(Your assignment) Your task is to retype every entry exactly, omitting nothing.

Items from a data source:
==========
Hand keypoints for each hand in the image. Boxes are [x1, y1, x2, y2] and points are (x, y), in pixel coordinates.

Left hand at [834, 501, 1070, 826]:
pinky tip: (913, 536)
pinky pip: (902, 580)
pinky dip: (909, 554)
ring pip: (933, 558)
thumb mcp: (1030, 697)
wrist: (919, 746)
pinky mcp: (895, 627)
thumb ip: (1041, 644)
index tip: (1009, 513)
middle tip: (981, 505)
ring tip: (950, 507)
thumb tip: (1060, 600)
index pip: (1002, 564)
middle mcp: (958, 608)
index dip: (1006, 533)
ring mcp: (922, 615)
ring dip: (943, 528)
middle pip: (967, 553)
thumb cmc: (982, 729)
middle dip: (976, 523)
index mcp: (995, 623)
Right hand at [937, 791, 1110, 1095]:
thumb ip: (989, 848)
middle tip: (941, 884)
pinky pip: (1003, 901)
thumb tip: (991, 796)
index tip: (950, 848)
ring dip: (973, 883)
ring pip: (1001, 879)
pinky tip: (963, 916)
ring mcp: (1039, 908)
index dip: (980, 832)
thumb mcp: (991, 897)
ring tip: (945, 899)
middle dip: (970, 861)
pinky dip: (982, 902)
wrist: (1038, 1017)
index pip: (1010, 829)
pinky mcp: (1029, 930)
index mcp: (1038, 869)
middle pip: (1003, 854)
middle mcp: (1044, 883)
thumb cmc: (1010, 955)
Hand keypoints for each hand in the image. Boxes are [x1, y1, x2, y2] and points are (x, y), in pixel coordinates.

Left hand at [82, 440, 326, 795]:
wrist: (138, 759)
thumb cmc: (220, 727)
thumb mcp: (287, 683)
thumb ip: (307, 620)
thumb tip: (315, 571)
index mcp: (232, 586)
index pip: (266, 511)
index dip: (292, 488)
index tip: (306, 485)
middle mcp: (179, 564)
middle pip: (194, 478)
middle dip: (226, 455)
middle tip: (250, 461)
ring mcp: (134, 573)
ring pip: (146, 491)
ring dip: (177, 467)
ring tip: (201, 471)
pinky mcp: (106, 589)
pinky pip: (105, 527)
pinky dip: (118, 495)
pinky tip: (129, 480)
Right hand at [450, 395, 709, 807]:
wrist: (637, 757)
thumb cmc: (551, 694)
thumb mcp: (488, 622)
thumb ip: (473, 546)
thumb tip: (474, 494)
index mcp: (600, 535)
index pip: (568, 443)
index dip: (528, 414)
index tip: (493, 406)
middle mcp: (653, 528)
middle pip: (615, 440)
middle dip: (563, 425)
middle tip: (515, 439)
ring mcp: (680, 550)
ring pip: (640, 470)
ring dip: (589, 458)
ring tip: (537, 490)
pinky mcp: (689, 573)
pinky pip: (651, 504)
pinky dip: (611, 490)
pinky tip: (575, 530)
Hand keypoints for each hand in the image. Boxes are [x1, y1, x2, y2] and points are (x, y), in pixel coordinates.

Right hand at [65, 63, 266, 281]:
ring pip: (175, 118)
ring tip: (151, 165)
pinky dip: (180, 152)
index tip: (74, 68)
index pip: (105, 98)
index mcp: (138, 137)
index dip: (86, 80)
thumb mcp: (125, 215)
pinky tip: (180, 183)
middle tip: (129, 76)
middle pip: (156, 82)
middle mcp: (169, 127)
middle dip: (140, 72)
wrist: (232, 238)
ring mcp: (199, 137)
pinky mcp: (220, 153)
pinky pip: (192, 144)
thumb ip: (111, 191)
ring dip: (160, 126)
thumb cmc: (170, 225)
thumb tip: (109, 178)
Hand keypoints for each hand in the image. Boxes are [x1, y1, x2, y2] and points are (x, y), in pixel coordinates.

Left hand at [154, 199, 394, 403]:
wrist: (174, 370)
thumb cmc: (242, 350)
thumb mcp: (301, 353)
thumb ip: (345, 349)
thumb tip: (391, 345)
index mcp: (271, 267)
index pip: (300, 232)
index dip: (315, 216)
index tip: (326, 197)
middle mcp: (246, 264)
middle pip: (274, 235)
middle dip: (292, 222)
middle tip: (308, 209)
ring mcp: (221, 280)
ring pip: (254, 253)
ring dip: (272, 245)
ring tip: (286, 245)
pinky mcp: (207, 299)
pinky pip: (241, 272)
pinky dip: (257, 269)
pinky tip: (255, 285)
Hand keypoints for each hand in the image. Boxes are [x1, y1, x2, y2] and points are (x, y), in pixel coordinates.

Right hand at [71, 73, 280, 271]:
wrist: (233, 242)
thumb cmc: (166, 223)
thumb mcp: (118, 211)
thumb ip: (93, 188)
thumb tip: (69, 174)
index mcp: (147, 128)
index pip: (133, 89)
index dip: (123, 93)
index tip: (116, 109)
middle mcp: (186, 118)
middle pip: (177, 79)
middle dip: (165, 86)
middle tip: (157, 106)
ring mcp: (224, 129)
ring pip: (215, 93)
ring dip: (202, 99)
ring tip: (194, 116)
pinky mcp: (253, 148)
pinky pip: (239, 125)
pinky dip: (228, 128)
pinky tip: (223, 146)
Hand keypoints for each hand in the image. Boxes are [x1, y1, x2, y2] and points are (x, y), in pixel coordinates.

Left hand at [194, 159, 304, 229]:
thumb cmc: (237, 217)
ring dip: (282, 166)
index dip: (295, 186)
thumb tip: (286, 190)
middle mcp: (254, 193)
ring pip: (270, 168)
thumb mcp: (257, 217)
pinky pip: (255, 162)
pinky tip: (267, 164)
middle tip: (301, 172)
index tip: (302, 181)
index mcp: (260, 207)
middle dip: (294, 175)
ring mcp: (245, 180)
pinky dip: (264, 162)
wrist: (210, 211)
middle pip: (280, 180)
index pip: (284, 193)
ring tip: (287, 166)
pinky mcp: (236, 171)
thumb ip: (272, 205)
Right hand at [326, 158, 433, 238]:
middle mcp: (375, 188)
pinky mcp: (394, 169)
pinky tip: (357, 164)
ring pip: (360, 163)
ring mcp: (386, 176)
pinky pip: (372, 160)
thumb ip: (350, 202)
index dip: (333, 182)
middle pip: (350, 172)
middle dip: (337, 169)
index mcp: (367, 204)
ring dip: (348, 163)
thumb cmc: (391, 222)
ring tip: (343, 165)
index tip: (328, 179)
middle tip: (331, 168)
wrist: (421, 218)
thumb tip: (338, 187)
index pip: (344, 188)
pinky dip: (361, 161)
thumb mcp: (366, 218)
==========
(Solution below)
Hand keypoints for each hand in the image. Boxes are [x1, y1, x2, y2] and points are (x, y), in pixel coordinates.

Left hand at [834, 501, 1070, 826]:
pinky tip: (913, 536)
pinky pip: (902, 580)
pinky dip: (909, 554)
ring pip: (933, 558)
thumb mcp: (1030, 697)
wrist: (919, 746)
pinky mcp: (895, 627)
thumb ip: (1041, 644)
index tip: (1009, 513)
middle tip: (981, 505)
ring tip: (950, 507)
thumb tip: (1060, 600)
index pip: (1002, 564)
middle mcp: (958, 608)
index dip: (1006, 533)
ring mcp: (922, 615)
ring dip: (943, 528)
middle pip: (967, 553)
thumb cmc: (982, 729)
middle dip: (976, 523)
index mcp: (995, 623)
Right hand at [937, 791, 1110, 1095]:
thumb ip: (989, 848)
middle tip: (941, 884)
pinky pip: (1003, 901)
thumb tip: (991, 796)
index tip: (950, 848)
ring dip: (973, 883)
ring pip: (1001, 879)
pinky tip: (963, 916)
ring mcp: (1039, 908)
index dip: (980, 832)
thumb mcp: (991, 897)
ring tip: (945, 899)
middle dip: (970, 861)
pinky dip: (982, 902)
wrist: (1038, 1017)
index pip: (1010, 829)
pinky mcp: (1029, 930)
index mcp: (1038, 869)
middle pip: (1003, 854)
middle mcp: (1044, 883)
thumb cmc: (1010, 955)
Hand keypoints for each hand in the image. Boxes are [x1, y1, x2, y2] and points are (x, y), in pixel coordinates.

Left hand at [82, 440, 326, 795]:
wrist: (138, 759)
thumb cmc: (220, 727)
thumb mcp: (287, 683)
thumb ip: (307, 620)
thumb tip: (315, 571)
index mcp: (232, 586)
index pip: (266, 511)
index dip: (292, 488)
index tip: (306, 485)
middle mcp: (179, 564)
middle pip: (194, 478)
middle dip: (226, 455)
middle tip: (250, 461)
ring mcp: (134, 573)
ring pip: (146, 491)
ring dip: (177, 467)
ring tip: (201, 471)
pinky mcp: (106, 589)
pinky pip: (105, 527)
pinky dip: (118, 495)
pinky tip: (129, 480)
Right hand at [450, 395, 709, 807]:
wrist: (637, 757)
thumb cmc: (551, 694)
thumb mcp: (488, 622)
thumb ip: (473, 546)
thumb tip: (474, 494)
index mcp: (600, 535)
index pip: (568, 443)
index dip: (528, 414)
index tip: (493, 406)
middle mcp: (653, 528)
middle pip: (615, 440)
middle dip: (563, 425)
middle tip: (515, 439)
ring mcp: (680, 550)
ring pip: (640, 470)
ring dip: (589, 458)
ring tip: (537, 490)
pinky mcp: (689, 573)
pinky pip: (651, 504)
pinky dip: (611, 490)
pinky tip: (575, 530)
Hand keypoints for each hand in the image. Boxes are [x1, y1, x2, y2] and points are (x, y), in pixel coordinates.

Right hand at [65, 63, 266, 281]:
ring pip: (175, 118)
ring tip: (151, 165)
pinky dip: (180, 152)
index tip: (74, 68)
index pip: (105, 98)
index mcp: (138, 137)
index dip: (86, 80)
thumb mcp: (125, 215)
pinky tip: (180, 183)
middle tip: (129, 76)
middle pip: (156, 82)
middle mcp: (169, 127)
middle dip: (140, 72)
wrist: (232, 238)
ring mcp: (199, 137)
pinky mcp: (220, 153)
pinky pip: (192, 144)
thumb ip: (111, 191)
ring dip: (160, 126)
thumb cmc: (170, 225)
thumb tip: (109, 178)
Hand keypoints for each hand in the image. Boxes are [x1, y1, x2, y2] and points are (x, y), in pixel coordinates.

Left hand at [154, 199, 394, 403]:
wrist: (174, 370)
thumb cmc: (242, 350)
thumb mcp: (301, 353)
thumb ip: (345, 349)
thumb tip: (391, 345)
index mcp: (271, 267)
index pip: (300, 232)
index dip: (315, 216)
index tip: (326, 197)
middle mcp: (246, 264)
middle pip: (274, 235)
middle dip: (292, 222)
middle tip: (308, 209)
ring mcp: (221, 280)
ring pip: (254, 253)
ring dip: (272, 245)
ring tip: (286, 245)
pinky mcp: (207, 299)
pinky pip: (241, 272)
pinky dip: (257, 269)
pinky tip: (255, 285)
Hand keypoints for each hand in the image. Boxes are [x1, y1, x2, y2] and points are (x, y), in pixel coordinates.

Right hand at [71, 73, 280, 271]:
wrist: (233, 242)
thumb cmc: (166, 223)
thumb mcp: (118, 211)
thumb ip: (93, 188)
thumb tip: (69, 174)
index mcp: (147, 128)
index pip: (133, 89)
index dip: (123, 93)
index tip: (116, 109)
middle mcp: (186, 118)
middle pip: (177, 79)
middle dip: (165, 86)
middle tip: (157, 106)
ring mcp: (224, 129)
ring pip: (215, 93)
ring dip: (202, 99)
ring tip: (194, 116)
pinky mcp: (253, 148)
pinky pip: (239, 125)
pinky dip: (228, 128)
pinky tip: (223, 146)
Hand keypoints for each hand in the image. Boxes are [x1, y1, x2, y2] and points are (x, y), in pixel coordinates.

Left hand at [194, 159, 304, 229]:
thumb cmc: (237, 217)
ring dip: (282, 166)
index dip: (295, 186)
thumb tip: (286, 190)
middle mcp: (254, 193)
ring pip: (270, 168)
thumb mcp: (257, 217)
pinky pip: (255, 162)
pinky tip: (267, 164)
middle tip: (301, 172)
index tip: (302, 181)
index mcp: (260, 207)
middle dip: (294, 175)
ring mcp: (245, 180)
pinky dip: (264, 162)
wrist: (210, 211)
middle pip: (280, 180)
index pip: (284, 193)
ring tip: (287, 166)
pinky mcp: (236, 171)
thumb ip: (272, 205)
Right hand at [326, 158, 433, 238]:
middle mcp: (375, 188)
pinky mcp: (394, 169)
pinky tip: (357, 164)
ring pip: (360, 163)
ring mcp: (386, 176)
pinky pip: (372, 160)
thumb ip: (350, 202)
index dip: (333, 182)
middle pip: (350, 172)
middle dip: (337, 169)
index mcp: (367, 204)
ring dip: (348, 163)
thumb cmc: (391, 222)
ring tip: (343, 165)
index tip: (328, 179)
middle tip: (331, 168)
wrist: (421, 218)
thumb tip: (338, 187)
index pip: (344, 188)
pinky dip: (361, 161)
thumb mcp: (366, 218)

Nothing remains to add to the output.